**Assigned task:** Count the lines below that include the word "Reiseberater" and write that number alone.

(Page-level text extractions)
==*==

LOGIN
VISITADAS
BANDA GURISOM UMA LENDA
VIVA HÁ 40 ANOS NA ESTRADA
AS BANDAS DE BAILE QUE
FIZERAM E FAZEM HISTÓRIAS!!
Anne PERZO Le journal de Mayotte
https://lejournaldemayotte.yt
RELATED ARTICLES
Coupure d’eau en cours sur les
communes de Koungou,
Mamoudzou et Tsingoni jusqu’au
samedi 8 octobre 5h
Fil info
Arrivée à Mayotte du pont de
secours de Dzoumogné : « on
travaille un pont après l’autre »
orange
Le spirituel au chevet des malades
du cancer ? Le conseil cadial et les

==*==

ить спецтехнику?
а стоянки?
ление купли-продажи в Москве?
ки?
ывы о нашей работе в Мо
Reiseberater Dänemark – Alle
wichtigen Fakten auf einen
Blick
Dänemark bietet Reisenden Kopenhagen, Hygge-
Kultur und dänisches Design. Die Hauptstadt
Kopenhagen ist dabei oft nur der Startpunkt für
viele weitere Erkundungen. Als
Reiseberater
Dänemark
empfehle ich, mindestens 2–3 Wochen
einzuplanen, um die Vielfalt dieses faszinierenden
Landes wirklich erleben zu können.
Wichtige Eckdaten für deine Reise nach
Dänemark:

==*==

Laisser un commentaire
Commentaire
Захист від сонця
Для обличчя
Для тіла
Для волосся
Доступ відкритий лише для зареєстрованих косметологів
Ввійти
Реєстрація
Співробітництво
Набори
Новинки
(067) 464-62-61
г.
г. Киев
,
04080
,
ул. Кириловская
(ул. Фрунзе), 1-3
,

==*==

**Solution for this problem:** 2